Atari Flashback Classics Review
In this day and age, we happen to be lucky enough to carry around a portable museum of gaming. One that obtains the imagination and history of developers from the likes of Capcom, SNK, SEGA and, oddly, just a pinch of old school Nintendo. The Nintendo Switch itself may not have a Virtual Console in the same way that the waggle of the Wii had, but there’s no denying that a recent boom of gaming retrospective compilations has seen to it that our nostalgic taste buds are well met. Atari is the latest to slam a catalogue of emulation onto our hybrid system with a whopping 150 games no less, derived from their heyday of both the home console and arcade market that had some of the core, underpinning foundations of many games we all play today.
Before we go any further, one thing must be said. Unsurprisingly, out of such a robust collection of classics -besides the arcade ports – there aren’t many games here that remotely hold up to the test of time. Many of these games were coined up during an experimental age of bedroom programming and before Nintendo would slap the famous Seal of Quality badge that would later be found on NES software. It could even be argued that some of the games in this collection played their part in the infamous video game crash of 1983 outside that disastrous E.T. travesty that was literally buried in droves. If you’re expecting an encyclopedia of sheer gaming magic, then Atari Flashback Classics is probably not for you. In any case, if you’re like me and adore the idea of collecting gaming history – warts and all – then this may very well be of high interest.
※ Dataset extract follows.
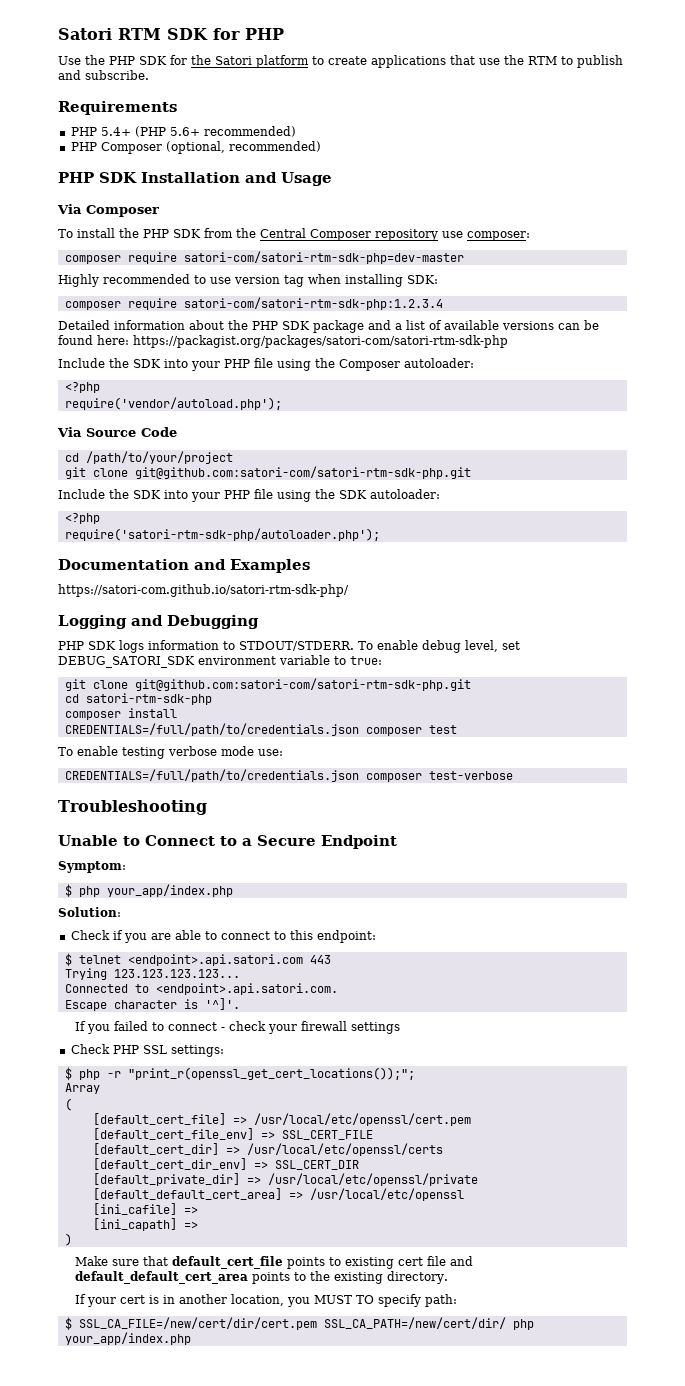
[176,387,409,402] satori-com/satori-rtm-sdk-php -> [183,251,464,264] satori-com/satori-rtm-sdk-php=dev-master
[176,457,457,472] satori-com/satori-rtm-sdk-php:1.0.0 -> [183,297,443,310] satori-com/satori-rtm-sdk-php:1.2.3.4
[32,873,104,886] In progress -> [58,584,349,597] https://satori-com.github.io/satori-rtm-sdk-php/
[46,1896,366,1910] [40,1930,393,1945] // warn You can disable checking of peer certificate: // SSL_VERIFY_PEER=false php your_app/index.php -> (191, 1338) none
There are some diamonds to still be found here, many of which now heavily influence quick-fix indie games across the mobile and console market. Games such as Asteroids, Tempest, Centipede and Breakout will light a match in the mind of even the younger generation of their existence. While a small game called Adventure will hit home to fans of Steven Spielberg’s latest video game romp based on the hit novel by Ernest Cline’s, Ready Player One. Unfortunately, more famous third-party partners such as Taito, Namco, Konami and Williams are nowhere to be found. So those who what to blast out some Space Invaders, Defender, Frogger or classic Pac-Man will have to go hunt somewhere else. The package is very sports-heavy also, considering that sports games never really became any good until the ’90s does make quite a large chunk of this collection even more redundantly perceived by today’s standards.
What I did appreciate is how Atari Flashback Classics does have multiple versions of the same game released on three different platforms. The collection mainly focuses on the Atari 2600, 5200 and the arcade. To have the leisure to quickly swap between them to see how much more powerful and precise the coin-op generation really was in comparison to the home console counterparts is a sight to behold. The Asteroids emulation, for example, does its best to reflect the vector technology found within the early cabinets which still looks very clean in motion even in this day and age. The Atari 2600 port, however, is an ugly mess and barely playable in contrast.
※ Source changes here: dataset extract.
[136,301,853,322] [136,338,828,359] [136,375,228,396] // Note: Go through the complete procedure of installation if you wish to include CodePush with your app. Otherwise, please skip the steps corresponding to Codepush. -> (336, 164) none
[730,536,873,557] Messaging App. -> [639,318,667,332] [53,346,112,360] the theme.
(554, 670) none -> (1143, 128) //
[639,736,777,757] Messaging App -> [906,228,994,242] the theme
To rate Atari Flashback Classics based on graphics, gameplay, sound etc, entirely on its core content would be like shooting an old famous racehorse on the same day of celebrating its own past legacy. What’s important here is how the collection has been preserved and presented to both educate and set the mood of the time period from which it consists from. The interface in which everything is placed is much cleaner and easy to navigate than I had expected it to be, compiled seamlessly together in structure from how the games were recently split into volumes on other platforms. Each game has either the original arcade cabinet or box art to represent themselves with.
There are scans of original manuals for games that had them, arcade screen borders to give a somewhat reflection of a cabinet, as well as an option to flip the portable screen in Tate mode for games that were played in such fashion. The customisation options of screen filters, system settings and gameplay options have also had some tender loving care paid to them. However, it would have been nice to see a date of release and a small blurb of information to provide some insight to each game, but, to be fair, I was still surprised at how well Atari Flashback Classics is presented on the forefront in an effort not to just look like a bootleg emulation list. Especially with the addition of an Xbox-style achievement system for the small few to aim for.
The default controller setup works fine, for the most part, to compensate for the peripherals that were originally used and can be adjusted to suit the player’s preference. This feature is particularly handy as the analogue stick is incredibly sensitive by default – making some games even more unplayable then they already are. Many of these games do have a multiplayer option with Warlords being a personal favourite of mine. PONG also being here is a necessity to feed the absolute primary example of original competitive gaming. Switching between split Joy-Con to a solo player is simple and convenient when exiting a multiplayer game to the main menu. There’s also online multiplayer available for a gang of games if you’re incredibly lucky enough to find someone to play with. If not, there’s always online leaderboards to show off your piloting skills in Tempest.
Atari Flashback Classics may be missing some slices of the golden age of arcade history, but the licences and features it does have are enough to warrant a purchase for the casual collector. Despite there being a huge amount of games on offer, a lot of them are either copycat concoctions of more successful games which are still found here or multiple system ports of the same game. It’s also more of a collection for the old school fan to simply tinker through rather than to bang hours besting high scores and playing to completion. Either way, it does stand as a cheaper and more convenient alternative to Atari’s physical renditions found in your local gadget shop with the added benefit of quality emulation of true arcade classics.